In the first major sign that policies outlined in the Government’s Housing White paper earlier this year will be followed through, Communities Secretary Sajid Javid appeared to confirm that housing is very much on the political agenda.
Ahead of his speech at the Conservative Party conference in Manchester, he confirmed that an extra £10 billion will be put into an extended Help to Buy scheme which aims to put another 135,000 first time buyers on the housing ladder.
He indicated that promises to improve the planning system, which he described as being too much in favour of anti-development, will go ahead. His speech is expected to hit out at so-called Nimbies who don’t want homes built next to them.
His speech is also expected to confirm that landlords would be required to join a redress scheme, to make it easier for wronged tenants to get justice, all letting agents will have to register and a new housing court set up to speed up court cases.
Speaking to BBC Radio Five he hit out at home owners who ‘sit on a nice nest egg’ but oppose housing developments and thus block the prospects of housing for future generations and prevent the broken housing market from being fixed.
‘Housing is a totemic issue for younger people and I think all Governments, including previous Conservative Governments, have not taken this issue seriously enough in the past. We have been listening too much to those people that are against development under any circumstances,’ he said.
‘They bought their homes 20, 30, 40 years ago, they are sitting on a nice nest egg and they don’t want to see the next generation go ahead and that has been completely wrong and we have recognised that,’ he added.
He believes that the current planning system is helping those who oppose all development. ‘For decades our planning system has failed to plan for the number of homes we need. There has been too much control given to those who will never accept development,’ he pointed out.
Javid also said that the inability of young people to buy homes was the ‘biggest barrier to social progress in our country today’.
The Association of Residential Letting Agents (ARLA) welcomed the confirmation of more regulation of the private rented sector. ‘After 20 years of our campaigning falling on deaf ears, we’re very pleased the Government has taken the decision to regulate the private rented sector,’ said David Cox, ARLA chief executive officer.

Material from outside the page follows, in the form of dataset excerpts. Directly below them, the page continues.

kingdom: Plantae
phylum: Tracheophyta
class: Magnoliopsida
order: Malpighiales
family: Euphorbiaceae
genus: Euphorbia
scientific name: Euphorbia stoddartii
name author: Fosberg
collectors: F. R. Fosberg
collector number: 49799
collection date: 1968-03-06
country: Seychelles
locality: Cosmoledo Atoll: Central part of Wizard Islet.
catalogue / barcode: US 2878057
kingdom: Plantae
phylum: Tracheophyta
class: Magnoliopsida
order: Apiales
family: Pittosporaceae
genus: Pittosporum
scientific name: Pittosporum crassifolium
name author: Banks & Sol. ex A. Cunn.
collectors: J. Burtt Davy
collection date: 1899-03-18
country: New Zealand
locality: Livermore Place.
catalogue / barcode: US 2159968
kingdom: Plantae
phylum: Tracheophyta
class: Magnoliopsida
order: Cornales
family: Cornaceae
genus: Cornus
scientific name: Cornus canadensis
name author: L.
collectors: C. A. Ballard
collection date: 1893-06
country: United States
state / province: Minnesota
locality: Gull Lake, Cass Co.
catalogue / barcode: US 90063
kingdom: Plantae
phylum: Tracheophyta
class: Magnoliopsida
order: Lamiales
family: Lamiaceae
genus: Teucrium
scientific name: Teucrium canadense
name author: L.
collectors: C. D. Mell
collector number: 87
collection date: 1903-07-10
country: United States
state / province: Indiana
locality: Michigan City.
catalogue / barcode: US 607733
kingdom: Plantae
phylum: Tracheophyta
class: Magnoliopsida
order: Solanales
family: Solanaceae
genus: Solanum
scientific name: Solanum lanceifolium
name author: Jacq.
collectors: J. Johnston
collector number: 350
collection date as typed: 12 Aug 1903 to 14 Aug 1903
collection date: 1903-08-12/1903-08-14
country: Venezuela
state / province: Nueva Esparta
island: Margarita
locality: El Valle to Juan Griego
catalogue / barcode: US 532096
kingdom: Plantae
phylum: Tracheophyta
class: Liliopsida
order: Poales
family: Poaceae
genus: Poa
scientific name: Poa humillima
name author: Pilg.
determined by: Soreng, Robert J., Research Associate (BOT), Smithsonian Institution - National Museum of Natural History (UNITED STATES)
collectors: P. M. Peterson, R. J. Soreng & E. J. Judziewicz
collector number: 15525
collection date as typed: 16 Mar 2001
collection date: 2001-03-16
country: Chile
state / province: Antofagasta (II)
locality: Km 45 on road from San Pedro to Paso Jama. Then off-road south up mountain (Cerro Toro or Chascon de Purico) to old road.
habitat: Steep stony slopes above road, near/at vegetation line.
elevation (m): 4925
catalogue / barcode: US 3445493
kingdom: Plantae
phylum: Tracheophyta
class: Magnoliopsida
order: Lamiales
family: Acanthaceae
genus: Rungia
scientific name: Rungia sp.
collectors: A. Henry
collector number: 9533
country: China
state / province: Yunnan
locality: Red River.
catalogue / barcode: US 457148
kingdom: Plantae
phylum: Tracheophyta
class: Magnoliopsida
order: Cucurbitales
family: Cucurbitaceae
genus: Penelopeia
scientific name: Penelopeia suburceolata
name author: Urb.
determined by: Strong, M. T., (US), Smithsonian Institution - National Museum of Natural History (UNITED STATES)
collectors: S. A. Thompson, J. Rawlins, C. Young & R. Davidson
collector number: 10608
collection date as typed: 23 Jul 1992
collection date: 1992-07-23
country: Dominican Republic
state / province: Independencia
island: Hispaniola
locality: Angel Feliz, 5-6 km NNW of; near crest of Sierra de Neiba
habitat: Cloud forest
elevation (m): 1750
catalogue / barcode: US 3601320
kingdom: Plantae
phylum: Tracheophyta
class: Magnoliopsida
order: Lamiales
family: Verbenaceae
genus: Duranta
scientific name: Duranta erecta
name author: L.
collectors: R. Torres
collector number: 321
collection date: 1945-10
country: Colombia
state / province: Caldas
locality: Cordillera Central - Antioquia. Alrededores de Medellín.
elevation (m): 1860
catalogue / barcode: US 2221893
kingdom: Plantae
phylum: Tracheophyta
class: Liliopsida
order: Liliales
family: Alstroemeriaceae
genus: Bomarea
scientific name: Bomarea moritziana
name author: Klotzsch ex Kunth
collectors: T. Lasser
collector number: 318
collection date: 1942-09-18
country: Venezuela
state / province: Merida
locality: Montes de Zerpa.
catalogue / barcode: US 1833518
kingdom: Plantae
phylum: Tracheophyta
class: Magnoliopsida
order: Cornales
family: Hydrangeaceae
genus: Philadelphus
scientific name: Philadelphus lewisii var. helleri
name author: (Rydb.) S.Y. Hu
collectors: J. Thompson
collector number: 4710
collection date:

‘This will be the single greatest step forward in a generation, in terms of consumer protection for private tenants, and will do more to clean up the image of the industry than the hundreds of smaller laws and pieces of legislation introduced over the last 20 years. However, regulation can take different forms and we need to see the detail of proposal to be confident that it will be effective for tenants and landlords,’ he added.